* [Requirement]
Put the lines into a JSON list of strings, one string per line and no blank lines. Begin with the first line and end with the line containing "und erlebe unvergessliche", including both.

Saved data entries
******************************

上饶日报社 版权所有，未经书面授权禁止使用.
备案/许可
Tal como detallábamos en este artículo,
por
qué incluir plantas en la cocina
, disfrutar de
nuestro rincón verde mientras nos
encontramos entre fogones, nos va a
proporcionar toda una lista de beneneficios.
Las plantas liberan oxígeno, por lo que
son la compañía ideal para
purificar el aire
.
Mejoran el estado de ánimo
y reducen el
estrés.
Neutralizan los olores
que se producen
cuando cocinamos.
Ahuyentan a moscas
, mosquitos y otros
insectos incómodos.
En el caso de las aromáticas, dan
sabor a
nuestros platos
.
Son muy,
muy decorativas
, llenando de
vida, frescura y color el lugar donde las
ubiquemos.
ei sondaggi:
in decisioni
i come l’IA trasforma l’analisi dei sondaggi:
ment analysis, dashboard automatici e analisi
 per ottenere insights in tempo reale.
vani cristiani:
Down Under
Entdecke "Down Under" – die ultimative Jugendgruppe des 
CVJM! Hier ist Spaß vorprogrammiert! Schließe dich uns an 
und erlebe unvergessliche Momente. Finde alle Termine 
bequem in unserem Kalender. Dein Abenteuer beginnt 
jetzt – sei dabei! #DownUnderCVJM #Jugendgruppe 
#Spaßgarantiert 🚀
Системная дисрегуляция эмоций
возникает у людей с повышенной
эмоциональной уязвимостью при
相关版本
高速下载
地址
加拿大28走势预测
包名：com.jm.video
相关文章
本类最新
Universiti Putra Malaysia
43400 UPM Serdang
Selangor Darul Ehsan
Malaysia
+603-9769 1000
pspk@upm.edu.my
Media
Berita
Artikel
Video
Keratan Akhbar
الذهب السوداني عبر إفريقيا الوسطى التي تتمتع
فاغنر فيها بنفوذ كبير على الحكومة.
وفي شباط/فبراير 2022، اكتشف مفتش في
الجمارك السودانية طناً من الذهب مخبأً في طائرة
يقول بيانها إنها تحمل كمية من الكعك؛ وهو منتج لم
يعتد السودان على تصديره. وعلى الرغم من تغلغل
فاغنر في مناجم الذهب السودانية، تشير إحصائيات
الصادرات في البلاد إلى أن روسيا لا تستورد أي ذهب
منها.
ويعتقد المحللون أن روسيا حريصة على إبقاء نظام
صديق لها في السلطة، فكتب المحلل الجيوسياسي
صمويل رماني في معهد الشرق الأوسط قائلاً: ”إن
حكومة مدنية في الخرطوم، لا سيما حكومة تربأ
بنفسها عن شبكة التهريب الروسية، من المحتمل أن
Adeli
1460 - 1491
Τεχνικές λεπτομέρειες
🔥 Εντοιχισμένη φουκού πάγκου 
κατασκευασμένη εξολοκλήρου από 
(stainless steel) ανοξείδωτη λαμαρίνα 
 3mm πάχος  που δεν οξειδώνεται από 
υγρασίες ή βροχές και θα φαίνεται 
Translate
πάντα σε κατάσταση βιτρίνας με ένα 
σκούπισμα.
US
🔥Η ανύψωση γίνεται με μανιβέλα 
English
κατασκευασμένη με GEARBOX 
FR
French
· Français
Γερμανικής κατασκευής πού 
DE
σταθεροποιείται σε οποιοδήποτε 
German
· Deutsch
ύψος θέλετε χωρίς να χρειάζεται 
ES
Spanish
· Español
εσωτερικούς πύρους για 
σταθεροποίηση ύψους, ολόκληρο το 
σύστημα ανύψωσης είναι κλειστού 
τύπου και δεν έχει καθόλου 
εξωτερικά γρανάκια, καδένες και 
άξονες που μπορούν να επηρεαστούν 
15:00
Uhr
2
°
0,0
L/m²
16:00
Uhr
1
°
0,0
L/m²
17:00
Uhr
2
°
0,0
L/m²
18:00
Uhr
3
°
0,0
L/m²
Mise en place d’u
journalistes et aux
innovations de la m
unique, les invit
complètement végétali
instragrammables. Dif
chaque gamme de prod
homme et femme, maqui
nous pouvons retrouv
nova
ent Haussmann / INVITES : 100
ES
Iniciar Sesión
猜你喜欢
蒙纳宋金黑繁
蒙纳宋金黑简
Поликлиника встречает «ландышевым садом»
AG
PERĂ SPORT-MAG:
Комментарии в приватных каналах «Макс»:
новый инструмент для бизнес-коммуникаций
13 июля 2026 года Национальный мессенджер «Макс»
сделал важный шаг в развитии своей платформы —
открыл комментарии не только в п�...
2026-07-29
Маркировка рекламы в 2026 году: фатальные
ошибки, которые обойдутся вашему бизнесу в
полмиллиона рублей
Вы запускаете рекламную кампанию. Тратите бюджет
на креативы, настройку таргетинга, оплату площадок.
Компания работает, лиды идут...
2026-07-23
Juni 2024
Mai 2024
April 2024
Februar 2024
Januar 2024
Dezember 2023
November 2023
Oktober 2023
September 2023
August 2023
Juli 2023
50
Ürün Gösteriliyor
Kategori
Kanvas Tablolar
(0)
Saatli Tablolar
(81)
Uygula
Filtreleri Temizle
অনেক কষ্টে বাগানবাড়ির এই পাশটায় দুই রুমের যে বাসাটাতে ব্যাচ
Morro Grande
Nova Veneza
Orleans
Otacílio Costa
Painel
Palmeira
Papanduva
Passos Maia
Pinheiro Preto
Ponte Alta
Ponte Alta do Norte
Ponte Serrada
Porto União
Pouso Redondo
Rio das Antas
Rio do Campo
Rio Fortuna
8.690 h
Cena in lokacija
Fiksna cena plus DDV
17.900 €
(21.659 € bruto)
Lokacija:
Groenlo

******************************

* [Solution]
[
  "上饶日报社 版权所有，未经书面授权禁止使用.",
  "备案/许可",
  "Tal como detallábamos en este artículo,",
  "por",
  "qué incluir plantas en la cocina",
  ", disfrutar de",
  "nuestro rincón verde mientras nos",
  "encontramos entre fogones, nos va a",
  "proporcionar toda una lista de beneneficios.",
  "Las plantas liberan oxígeno, por lo que",
  "son la compañía ideal para",
  "purificar el aire",
  ".",
  "Mejoran el estado de ánimo",
  "y reducen el",
  "estrés.",
  "Neutralizan los olores",
  "que se producen",
  "cuando cocinamos.",
  "Ahuyentan a moscas",
  ", mosquitos y otros",
  "insectos incómodos.",
  "En el caso de las aromáticas, dan",
  "sabor a",
  "nuestros platos",
  ".",
  "Son muy,",
  "muy decorativas",
  ", llenando de",
  "vida, frescura y color el lugar donde las",
  "ubiquemos.",
  "ei sondaggi:",
  "in decisioni",
  "i come l’IA trasforma l’analisi dei sondaggi:",
  "ment analysis, dashboard automatici e analisi",
  " per ottenere insights in tempo reale.",
  "vani cristiani:",
  "Down Under",
  "Entdecke \"Down Under\" – die ultimative Jugendgruppe des ",
  "CVJM! Hier ist Spaß vorprogrammiert! Schließe dich uns an ",
  "und erlebe unvergessliche Momente. Finde alle Termine "
]